● **Your instructions**
Filter the entries below, keeping every line that has the word "lines".

● **Working data**
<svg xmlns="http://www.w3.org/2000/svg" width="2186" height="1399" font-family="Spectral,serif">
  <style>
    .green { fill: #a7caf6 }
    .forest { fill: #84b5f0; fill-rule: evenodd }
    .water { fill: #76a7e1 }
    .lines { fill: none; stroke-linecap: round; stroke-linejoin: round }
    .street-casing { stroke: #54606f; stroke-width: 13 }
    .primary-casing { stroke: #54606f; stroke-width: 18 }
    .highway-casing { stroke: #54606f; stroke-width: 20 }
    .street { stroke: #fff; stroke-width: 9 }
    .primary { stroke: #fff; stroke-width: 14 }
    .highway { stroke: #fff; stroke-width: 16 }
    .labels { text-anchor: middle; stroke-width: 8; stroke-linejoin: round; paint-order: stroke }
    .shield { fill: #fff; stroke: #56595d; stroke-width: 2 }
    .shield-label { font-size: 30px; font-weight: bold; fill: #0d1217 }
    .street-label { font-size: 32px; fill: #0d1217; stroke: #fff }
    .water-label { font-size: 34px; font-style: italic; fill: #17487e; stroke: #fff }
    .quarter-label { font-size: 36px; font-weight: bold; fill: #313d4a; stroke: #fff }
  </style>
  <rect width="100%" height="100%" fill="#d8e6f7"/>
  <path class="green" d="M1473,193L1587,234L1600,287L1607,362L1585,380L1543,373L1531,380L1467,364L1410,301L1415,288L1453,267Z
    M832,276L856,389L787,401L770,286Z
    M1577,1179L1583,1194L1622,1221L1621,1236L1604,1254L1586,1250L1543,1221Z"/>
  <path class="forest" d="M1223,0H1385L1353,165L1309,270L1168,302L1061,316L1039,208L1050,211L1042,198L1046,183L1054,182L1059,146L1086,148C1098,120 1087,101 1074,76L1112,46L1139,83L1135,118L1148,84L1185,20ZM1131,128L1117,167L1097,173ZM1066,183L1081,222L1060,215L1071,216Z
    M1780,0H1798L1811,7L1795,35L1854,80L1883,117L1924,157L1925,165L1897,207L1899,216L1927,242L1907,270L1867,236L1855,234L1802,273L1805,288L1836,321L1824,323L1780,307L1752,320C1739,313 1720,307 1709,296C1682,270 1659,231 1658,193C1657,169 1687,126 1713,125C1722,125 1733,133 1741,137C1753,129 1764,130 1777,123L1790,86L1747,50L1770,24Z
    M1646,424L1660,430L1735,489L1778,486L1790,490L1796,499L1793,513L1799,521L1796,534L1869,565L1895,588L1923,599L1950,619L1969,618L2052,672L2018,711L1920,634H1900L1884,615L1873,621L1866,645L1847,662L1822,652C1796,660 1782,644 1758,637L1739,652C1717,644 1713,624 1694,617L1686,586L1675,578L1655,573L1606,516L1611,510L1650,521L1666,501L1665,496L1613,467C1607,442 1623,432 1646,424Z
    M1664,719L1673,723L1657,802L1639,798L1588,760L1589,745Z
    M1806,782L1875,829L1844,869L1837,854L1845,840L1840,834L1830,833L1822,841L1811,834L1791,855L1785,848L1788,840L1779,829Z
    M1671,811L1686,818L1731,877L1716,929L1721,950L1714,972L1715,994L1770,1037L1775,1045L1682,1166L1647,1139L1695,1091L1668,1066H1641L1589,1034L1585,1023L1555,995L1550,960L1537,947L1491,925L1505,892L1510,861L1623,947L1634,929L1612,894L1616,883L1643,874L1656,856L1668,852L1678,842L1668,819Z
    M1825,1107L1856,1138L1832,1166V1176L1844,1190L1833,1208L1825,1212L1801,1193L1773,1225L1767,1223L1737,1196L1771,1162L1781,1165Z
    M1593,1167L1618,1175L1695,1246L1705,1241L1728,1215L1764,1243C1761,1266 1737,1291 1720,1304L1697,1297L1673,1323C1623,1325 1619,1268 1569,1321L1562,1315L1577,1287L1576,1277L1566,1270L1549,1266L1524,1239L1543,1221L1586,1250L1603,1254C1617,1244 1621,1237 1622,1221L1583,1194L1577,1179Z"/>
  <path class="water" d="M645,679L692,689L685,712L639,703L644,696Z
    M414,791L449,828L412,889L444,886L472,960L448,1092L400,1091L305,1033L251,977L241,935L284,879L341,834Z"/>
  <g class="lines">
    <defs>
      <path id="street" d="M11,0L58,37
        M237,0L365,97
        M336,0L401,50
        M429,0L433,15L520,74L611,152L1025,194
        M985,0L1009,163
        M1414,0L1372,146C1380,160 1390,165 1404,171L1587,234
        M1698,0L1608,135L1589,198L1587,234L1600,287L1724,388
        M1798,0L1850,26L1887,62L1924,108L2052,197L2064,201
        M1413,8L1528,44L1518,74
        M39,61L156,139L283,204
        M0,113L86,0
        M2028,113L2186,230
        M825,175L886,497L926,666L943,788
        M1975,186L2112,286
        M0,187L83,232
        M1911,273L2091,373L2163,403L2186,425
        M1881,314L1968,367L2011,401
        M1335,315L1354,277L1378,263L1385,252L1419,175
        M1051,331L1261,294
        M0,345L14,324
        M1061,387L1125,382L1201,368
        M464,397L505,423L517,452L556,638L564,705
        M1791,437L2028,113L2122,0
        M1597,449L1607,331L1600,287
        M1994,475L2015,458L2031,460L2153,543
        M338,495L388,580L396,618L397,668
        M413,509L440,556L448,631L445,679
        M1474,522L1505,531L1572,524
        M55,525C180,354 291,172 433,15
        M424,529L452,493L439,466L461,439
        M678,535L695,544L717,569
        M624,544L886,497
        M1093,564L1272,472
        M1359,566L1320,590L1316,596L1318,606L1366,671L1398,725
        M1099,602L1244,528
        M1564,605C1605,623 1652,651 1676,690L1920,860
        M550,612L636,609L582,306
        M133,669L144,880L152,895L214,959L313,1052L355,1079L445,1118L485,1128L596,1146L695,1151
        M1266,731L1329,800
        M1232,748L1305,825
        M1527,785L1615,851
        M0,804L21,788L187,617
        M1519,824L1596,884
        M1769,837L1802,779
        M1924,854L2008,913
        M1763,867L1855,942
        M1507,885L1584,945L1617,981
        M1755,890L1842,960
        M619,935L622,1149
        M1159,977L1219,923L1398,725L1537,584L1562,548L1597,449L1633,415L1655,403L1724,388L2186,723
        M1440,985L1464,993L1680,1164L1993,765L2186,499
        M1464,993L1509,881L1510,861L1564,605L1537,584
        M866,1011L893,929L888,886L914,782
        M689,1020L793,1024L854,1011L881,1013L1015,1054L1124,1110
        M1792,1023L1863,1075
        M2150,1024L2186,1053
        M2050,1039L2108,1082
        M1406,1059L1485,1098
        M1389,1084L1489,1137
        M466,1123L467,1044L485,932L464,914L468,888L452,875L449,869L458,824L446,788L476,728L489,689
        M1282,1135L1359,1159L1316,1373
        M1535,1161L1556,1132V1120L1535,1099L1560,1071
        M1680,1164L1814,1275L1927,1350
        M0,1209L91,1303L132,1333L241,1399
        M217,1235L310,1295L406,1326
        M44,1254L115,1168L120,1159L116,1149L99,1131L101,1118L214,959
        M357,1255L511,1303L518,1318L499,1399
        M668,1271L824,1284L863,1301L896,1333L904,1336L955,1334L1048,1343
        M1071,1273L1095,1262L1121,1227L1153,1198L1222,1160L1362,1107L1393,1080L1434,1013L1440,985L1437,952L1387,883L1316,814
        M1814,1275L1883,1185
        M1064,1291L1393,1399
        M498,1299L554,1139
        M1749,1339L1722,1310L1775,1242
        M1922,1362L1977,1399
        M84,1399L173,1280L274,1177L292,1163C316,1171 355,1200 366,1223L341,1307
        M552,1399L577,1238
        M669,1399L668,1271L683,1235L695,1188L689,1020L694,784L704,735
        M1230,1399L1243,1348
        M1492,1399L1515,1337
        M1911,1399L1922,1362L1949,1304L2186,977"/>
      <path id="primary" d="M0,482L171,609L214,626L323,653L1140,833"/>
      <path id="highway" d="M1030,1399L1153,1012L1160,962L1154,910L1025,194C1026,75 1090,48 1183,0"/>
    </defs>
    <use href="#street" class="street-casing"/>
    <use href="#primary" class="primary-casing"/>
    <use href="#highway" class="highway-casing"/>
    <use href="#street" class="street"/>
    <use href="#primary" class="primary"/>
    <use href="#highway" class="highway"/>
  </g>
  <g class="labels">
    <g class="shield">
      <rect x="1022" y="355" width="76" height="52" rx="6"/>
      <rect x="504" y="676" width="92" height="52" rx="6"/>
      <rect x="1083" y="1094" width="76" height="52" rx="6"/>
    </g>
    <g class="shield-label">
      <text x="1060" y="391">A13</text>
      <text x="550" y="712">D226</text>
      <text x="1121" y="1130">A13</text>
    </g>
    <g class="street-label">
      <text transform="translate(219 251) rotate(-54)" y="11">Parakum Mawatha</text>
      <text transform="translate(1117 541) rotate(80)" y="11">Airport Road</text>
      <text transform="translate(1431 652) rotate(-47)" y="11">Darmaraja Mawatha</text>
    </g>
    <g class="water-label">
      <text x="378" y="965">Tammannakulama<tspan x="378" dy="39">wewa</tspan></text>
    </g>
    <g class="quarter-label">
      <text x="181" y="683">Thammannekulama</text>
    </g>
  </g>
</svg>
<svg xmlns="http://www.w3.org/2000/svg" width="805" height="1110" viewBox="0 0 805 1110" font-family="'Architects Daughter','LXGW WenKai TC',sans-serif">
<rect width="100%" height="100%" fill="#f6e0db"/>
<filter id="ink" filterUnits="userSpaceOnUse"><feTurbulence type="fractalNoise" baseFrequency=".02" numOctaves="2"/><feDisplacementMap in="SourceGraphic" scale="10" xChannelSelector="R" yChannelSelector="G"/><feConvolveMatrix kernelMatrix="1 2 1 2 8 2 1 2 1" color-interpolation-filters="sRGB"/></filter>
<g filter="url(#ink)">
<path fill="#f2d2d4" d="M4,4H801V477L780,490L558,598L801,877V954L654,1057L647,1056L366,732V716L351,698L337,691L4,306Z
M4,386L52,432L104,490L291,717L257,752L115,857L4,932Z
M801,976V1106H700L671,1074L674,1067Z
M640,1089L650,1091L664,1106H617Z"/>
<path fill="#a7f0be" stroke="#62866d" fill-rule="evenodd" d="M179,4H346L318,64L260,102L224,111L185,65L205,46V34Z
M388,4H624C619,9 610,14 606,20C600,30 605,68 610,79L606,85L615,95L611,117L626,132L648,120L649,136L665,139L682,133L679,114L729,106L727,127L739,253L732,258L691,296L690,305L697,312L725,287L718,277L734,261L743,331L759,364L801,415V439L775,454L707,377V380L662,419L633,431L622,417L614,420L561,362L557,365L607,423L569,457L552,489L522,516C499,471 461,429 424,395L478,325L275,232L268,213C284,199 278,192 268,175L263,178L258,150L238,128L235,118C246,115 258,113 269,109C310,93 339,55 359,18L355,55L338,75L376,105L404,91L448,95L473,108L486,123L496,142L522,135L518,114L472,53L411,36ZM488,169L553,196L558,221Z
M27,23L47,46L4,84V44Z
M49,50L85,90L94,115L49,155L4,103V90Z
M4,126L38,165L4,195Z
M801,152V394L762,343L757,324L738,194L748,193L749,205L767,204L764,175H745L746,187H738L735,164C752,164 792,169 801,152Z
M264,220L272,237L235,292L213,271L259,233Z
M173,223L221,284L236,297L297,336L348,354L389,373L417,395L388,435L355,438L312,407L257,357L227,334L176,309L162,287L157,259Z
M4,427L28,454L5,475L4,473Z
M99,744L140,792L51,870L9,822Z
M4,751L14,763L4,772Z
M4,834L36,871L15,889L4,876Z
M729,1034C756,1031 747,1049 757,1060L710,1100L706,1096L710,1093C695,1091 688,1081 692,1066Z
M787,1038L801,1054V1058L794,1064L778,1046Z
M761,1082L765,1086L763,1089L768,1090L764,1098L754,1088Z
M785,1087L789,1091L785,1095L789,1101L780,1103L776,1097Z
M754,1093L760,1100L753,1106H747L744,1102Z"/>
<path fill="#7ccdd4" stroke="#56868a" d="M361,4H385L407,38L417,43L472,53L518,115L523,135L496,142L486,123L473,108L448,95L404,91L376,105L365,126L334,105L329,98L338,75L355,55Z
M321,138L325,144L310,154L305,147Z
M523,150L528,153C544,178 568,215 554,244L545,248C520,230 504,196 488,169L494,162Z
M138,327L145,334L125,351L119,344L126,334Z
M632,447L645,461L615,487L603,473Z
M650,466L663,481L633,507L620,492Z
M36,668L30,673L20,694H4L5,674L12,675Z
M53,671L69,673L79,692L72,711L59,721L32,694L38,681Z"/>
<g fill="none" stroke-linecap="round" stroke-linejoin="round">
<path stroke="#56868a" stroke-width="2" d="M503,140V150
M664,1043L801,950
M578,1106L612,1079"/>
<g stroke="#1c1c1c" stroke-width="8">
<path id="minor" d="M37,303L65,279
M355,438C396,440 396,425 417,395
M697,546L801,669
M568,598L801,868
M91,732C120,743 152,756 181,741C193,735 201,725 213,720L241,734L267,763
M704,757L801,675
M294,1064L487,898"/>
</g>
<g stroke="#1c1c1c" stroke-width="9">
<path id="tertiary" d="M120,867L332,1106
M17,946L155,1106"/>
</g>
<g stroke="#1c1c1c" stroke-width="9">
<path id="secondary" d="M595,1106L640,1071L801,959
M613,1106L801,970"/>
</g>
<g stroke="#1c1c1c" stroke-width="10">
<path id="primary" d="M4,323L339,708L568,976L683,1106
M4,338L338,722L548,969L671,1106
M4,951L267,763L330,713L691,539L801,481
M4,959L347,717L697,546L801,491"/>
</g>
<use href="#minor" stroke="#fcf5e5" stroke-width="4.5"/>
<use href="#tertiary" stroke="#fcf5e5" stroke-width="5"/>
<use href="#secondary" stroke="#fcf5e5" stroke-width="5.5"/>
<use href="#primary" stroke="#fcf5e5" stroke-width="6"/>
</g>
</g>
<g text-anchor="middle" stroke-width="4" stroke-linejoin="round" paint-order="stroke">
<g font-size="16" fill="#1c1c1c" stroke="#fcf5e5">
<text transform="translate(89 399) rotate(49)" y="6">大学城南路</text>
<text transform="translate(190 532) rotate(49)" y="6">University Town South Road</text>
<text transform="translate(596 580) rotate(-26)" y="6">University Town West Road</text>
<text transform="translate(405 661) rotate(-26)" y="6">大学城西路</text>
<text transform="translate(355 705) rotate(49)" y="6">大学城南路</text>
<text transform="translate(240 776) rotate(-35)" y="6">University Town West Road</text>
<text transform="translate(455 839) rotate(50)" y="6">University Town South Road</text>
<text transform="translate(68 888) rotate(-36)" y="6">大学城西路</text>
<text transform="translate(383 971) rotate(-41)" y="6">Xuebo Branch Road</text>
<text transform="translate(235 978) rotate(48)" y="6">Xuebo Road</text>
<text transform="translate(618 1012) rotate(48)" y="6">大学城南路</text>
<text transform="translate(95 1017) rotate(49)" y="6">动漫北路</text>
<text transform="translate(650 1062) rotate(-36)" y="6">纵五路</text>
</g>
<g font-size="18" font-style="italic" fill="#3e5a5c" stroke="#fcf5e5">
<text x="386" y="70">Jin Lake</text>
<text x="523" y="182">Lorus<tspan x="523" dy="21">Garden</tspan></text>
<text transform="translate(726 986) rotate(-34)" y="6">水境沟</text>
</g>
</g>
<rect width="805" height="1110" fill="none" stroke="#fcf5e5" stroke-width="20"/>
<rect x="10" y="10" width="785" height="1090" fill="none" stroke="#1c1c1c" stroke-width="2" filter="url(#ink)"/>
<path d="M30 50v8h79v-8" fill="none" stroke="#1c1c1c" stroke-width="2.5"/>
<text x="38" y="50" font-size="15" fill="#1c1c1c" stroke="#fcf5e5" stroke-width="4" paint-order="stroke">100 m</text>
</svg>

● **Exercise solution**
    .lines { fill: none; stroke-linecap: round; stroke-linejoin: round }
  <g class="lines">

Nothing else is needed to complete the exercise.